L, N = 6, 4; A.size = 4**12 = 16777216
<class 'numpy.float64'> 59.58 sec 134.22 MB
<class 'numpy.float32'> 44.19 sec 67.11 MB
<class 'numpy.int16'> 711.16 sec 33.55 MB
<class 'numpy.int8'> 647.40 sec 16.78 MB

Same array with different data types. Memory decreases as expected. But why the large differences in the CPU time? If anything I would expect int to be faster than float.

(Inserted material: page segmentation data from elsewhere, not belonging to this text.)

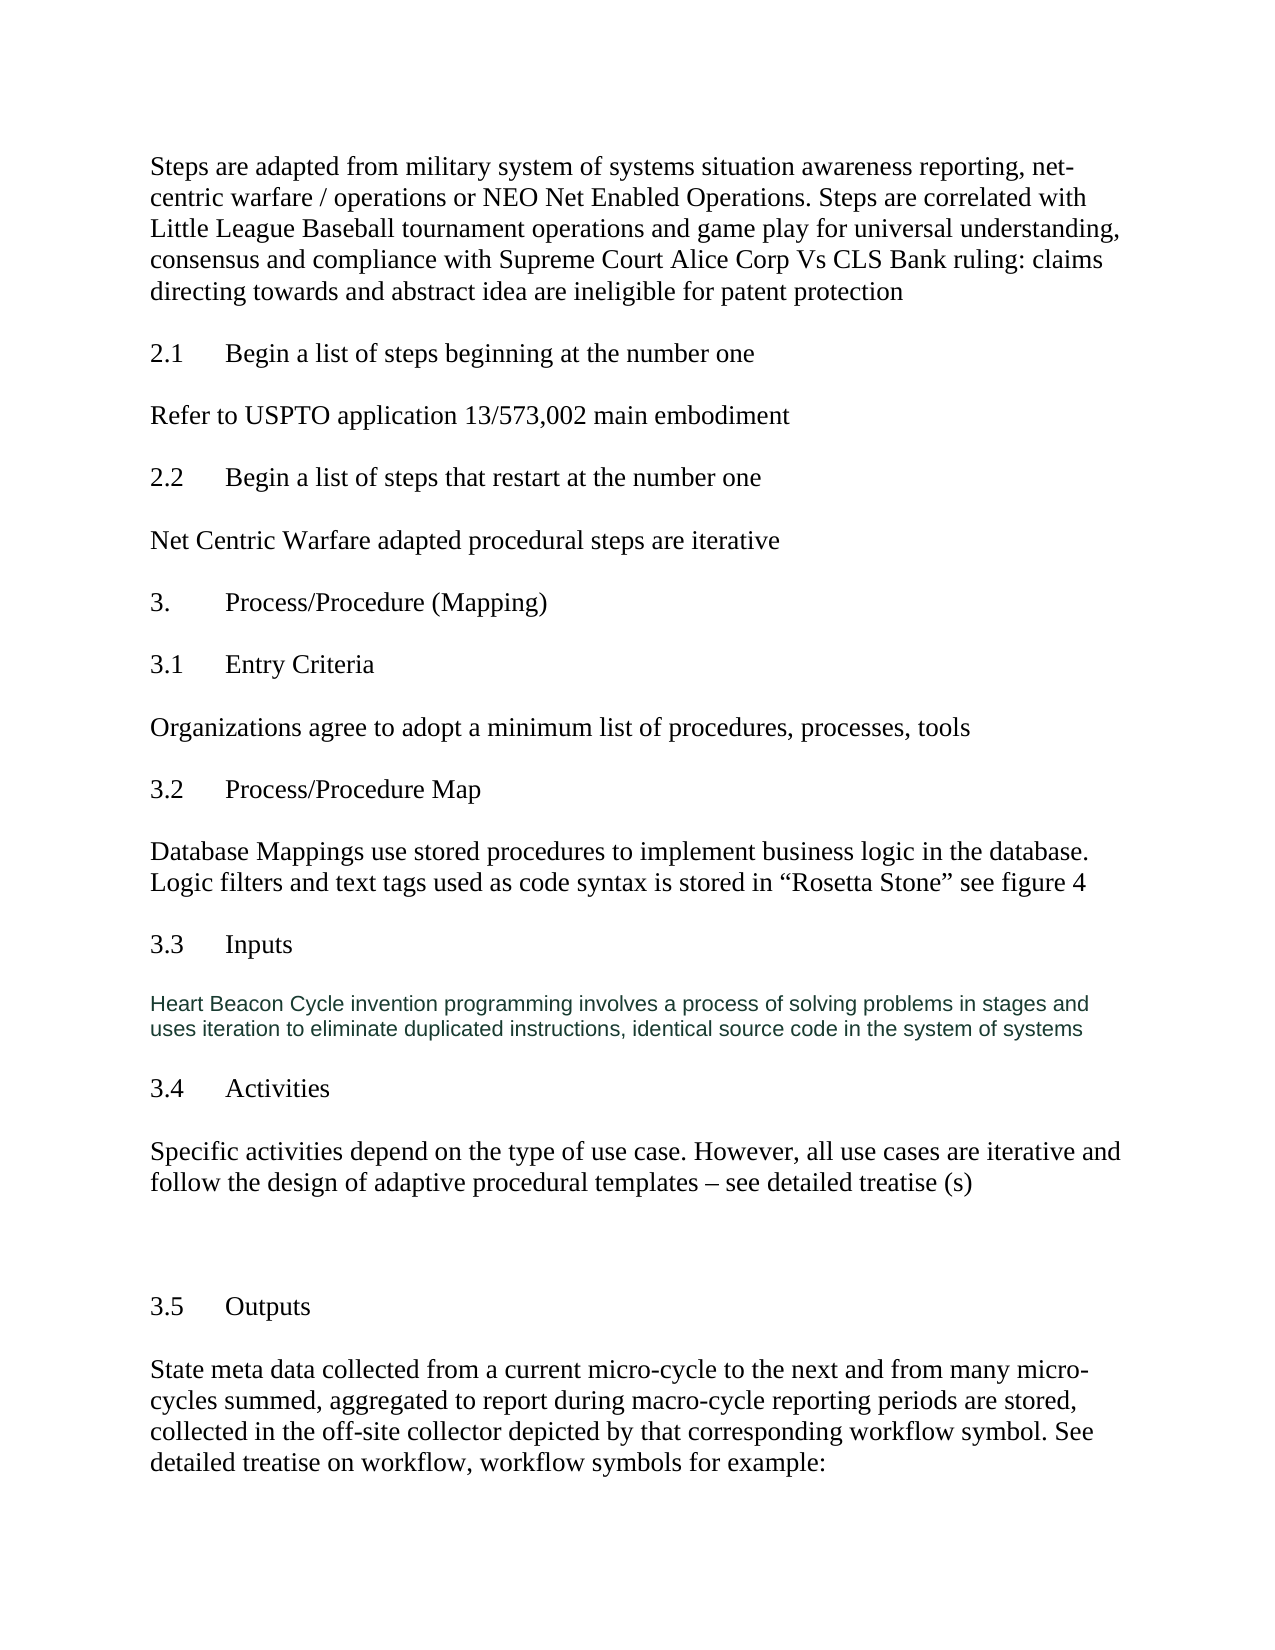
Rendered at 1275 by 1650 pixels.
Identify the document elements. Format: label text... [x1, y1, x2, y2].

text Organizations agree to adopt a minimum list of procedures, processes, tools [150, 711, 1125, 742]
text Heart Beacon Cycle invention programming involves a process of solving problems in stages and uses iteration to eliminate duplicated instructions, identical source code in the system of systems [150, 991, 1125, 1041]
text 3.2 Process/Procedure Map [150, 773, 1125, 804]
text 3.3 Inputs [150, 929, 1125, 960]
text Specific activities depend on the type of use case. However, all use cases are iterative and follow the design of adaptive procedural templates – see detailed treatise (s) [150, 1135, 1125, 1197]
text State meta data collected from a current micro-cycle to the next and from many micro-cycles summed, aggregated to report during macro-cycle reporting periods are stored, collected in the off-site collector depicted by that corresponding workflow symbol. See detailed treatise on workflow, workflow symbols for example: [150, 1353, 1125, 1477]
text Refer to USPTO application 13/573,002 main embodiment [150, 399, 1125, 430]
text 3.5 Outputs [150, 1291, 1125, 1322]
text Database Mappings use stored procedures to implement business logic in the database. Logic filters and text tags used as code syntax is stored in “Rosetta Stone” see figure 4 [150, 835, 1125, 897]
text 3.1 Entry Criteria [150, 648, 1125, 679]
text 3. Process/Procedure (Mapping) [150, 586, 1125, 617]
text Steps are adapted from military system of systems situation awareness reporting, net-centric warfare / operations or NEO Net Enabled Operations. Steps are correlated with Little League Baseball tournament operations and game play for universal understanding, consensus and compliance with Supreme Court Alice Corp Vs CLS Bank ruling: claims directing towards and abstract idea are ineligible for patent protection [150, 150, 1125, 306]
text 2.2 Begin a list of steps that restart at the number one [150, 461, 1125, 493]
text Net Centric Warfare adapted procedural steps are iterative [150, 524, 1125, 555]
text 3.4 Activities [150, 1072, 1125, 1104]
text 2.1 Begin a list of steps beginning at the number one [150, 337, 1125, 368]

### Large array with different shape

L, N = 1, 4**6; A.size = (4**6)**2 = 16777216
<class 'numpy.float64'> 57.95 sec 134.22 MB
<class 'numpy.float32'> 42.84 sec 67.11 MB

The shape doesn't seem to have a large effect.

### Not so large array

L, N = 5, 4
<class 'numpy.float128'> 10.91 sec 16.78 MB
<class 'numpy.float64'> 0.98 sec 8.39 MB
<class 'numpy.float32'> 0.90 sec 4.19 MB
<class 'numpy.float16'> 9.80 sec 2.10 MB
<class 'numpy.int64'> 8.84 sec 8.39 MB
<class 'numpy.int32'> 5.55 sec 4.19 MB
<class 'numpy.int16'> 2.23 sec 2.10 MB
<class 'numpy.int8'> 1.82 sec 1.05 MB

Smaller values, but same weird trend.

### small array, lots of repetitions

L, N = 2, 4; A.size = 4**4 = 256; repeat=1000000

<class 'numpy.float128'> 17.92 sec 4.10 KB
<class 'numpy.float64'> 14.20 sec 2.05 KB
<class 'numpy.float32'> 12.21 sec 1.02 KB
<class 'numpy.float16'> 41.72 sec 0.51 KB
<class 'numpy.int64'> 14.21 sec 2.05 KB
<class 'numpy.int32'> 14.26 sec 1.02 KB
<class 'numpy.int16'> 13.88 sec 0.51 KB
<class 'numpy.int8'> 13.03 sec 0.26 KB

Other than float16 being much slower, everything is fine here.

## Question

Why is int8 for very large arrays so much slower? Is there any way around this? Saving memory becomes increasingly important for larger arrays!